I have a leak in my apartment and can't seem to find where it is coming from. Has anyone ever used those video cameras with a hose? Or should I just call a plumber to find the leak? How much would it cost?
Do you know if the leak is on a supply line or a drain line? Either way, if they aren't behind a wall, just get paper towel and feel around until the paper towel gets wet. There's various quick fixes depending on where the leak is. Shark bites are popular on drain lines.
The video camera with a hose is not for finding leak, it is for finding clogs in a main drain.
brettdoyle said: Sounds like a problem for your landlord?
Maybe he has a pot growing operation going on and the "plumbing" is his indoor irrigation system. He may not want the landlord to help with it. I've seen some elaborate, very well done setups. That was before it became legal here in California.
"Has anyone ever done their own plumbing to save money?"
I would ask: Has anyone ever NOT done their own plumbing to save money?
Hiring a plumber, to me, is the "nuclear" option. Only ever did it one time, and there were seriously exigent circumstances (death in family and great distance to Target home). Otherwise, both for repairs and for scratch installation of plumbing, it has always been do it yourself. Am pretty sure I still have some oakum around here somewhere.
All that said, I've never come close to living in an apartment or a condo, and I never will. Because of the potential to harm or inconvenience others, in that situation, I would not hesitate to call in a licensed and insured plumber to repair whatever. The legalities alone, in 2017, seem to me to offer no alternative.
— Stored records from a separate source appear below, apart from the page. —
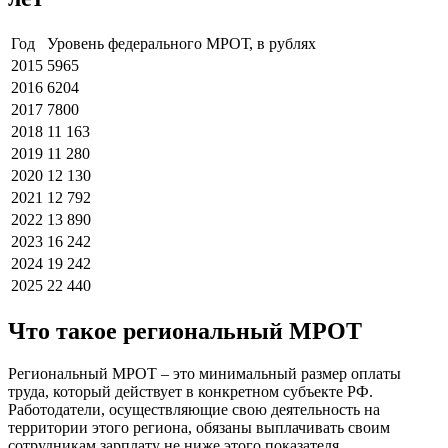
Год
Уровень федерального МРОТ, в рублях
2015
5965
2016
6204
2017
7800
2018
11 163
2019
11 280
2020
12 130
2021
12 792
2022
13 890
2023
16 242
2024
19 242
2025
22 440
Что такое региональный МРОТ
Региональный МРОТ – это минимальный размер оплаты
труда, который действует в конкретном субъекте РФ.
Работодатели, осуществляющие свою деятельность на
территории этого региона, обязаны выплачивать своим
сотрудникам зарплату не ниже этого показателя.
Water seldom drips straight down inside a structure. You can try opening up a hole where you suspect, but be prepared to see it running down a stud, a wire, a pipe, or something else from a different location. That usually means making multiple holes. I once made several holes looking for a leak in a shower, only to find out the leak was actually in another bathroom and the water was running down the pipe to where it made a turn near the shower in another bathroom. Once you find it, repairs are usually pretty easy and cheap if it's a fitting or a hole in the pipe.
OP, post pics here so we know what the heck are we talking about here? If you don't even know where to look for the leak then DIY is clearly not for you. On the other hand, my wife and I replaced the galvanized pipes with copper in my entire house about 7 years ago thanks to the Y0utube university.
Always do my own plumbing. Then again other people pay me to do their plumbing as well.
So call a plumber if you are uncomfortable or unsure. In reality most plumbing jobs are bigger than they appear on the surface. Many require other skills for repair (drywall, etc.). Some are much easier than they appear, but very intimidating to an untrained eye.
In your case, dfres, it sounds like there is a water spot on the ceiling above your shower? Or elsewhere in the bathroom? Is it always wet or intermittent? Do you know the layout of the apartment above?
Another thing to consider is an AC leak... condesate pan/drain that is plugged without a working kill switch float.
Let me know, I may be able to help over the Internet. You could PM if you'd like.
Also, if you are renting, call the landlord. It's generally their responsibility.
My mom is buying a house from a guy who I'm guessing fancies himself a DIYer, and the inspection report is full of DIY plumbing and electrical issues that he is now going to need to pay a plumber and an electrician to come and fix. So if you own this place and plan to sell it some day, be prepared to do the job right yourself - or just pay someone to do it right because you probably will later anyways.
If you live in a condo or a co-op you're usually not responsible for the pipes in the wall. If the leak is coming from the apartment above, you should contact the building management and find out what the policy is. You should use a plumber make sure he is license and insured, otherwise you will be liable for all damages if he makes any mistakes. Also check your home owners policy to make sure your covered if your neighbor isn't.
I live in a condo and had a similar problem last month.
HOA informed us that even if the leak is behind the wall, if the leak is in, for example, the drain pipe of your dishwasher/washer, then the condo owner is responsible. If the leak is in the common line, then HOA will take care of it. So the plumber will need to clearly identify the source of the leak to HOA before repairs are started.
Simple stuff like under the sink: Yes Stuff like fixing a broken shower valve: No. I did however spend a lot of time trying and then end up hiring a plumber anyway
However, nothing was lost by my trying and I did learn enough that when the plumber fixed it I at least understood what was going on. Now I know if I want to fix something like that again I'll need to learn how to cut and join copper pipe first.
If the job must be neat I hire a pro. If it merely must work I normally do it myself, although I have hired it once when I couldn't remove the busted valve. No work of mine has ever caused problems, the guys who installed the reverse osmosis ended up paying several hundred dollars in flooring repair because they managed to do it not quite tight enough--even when I knew where the leak was it was hard to find. Unfortunately, the layer under the flooring was not waterproof and was slowly damaged by the leak. It was only after we noticed the floor wasn't right anymore that I found the leak.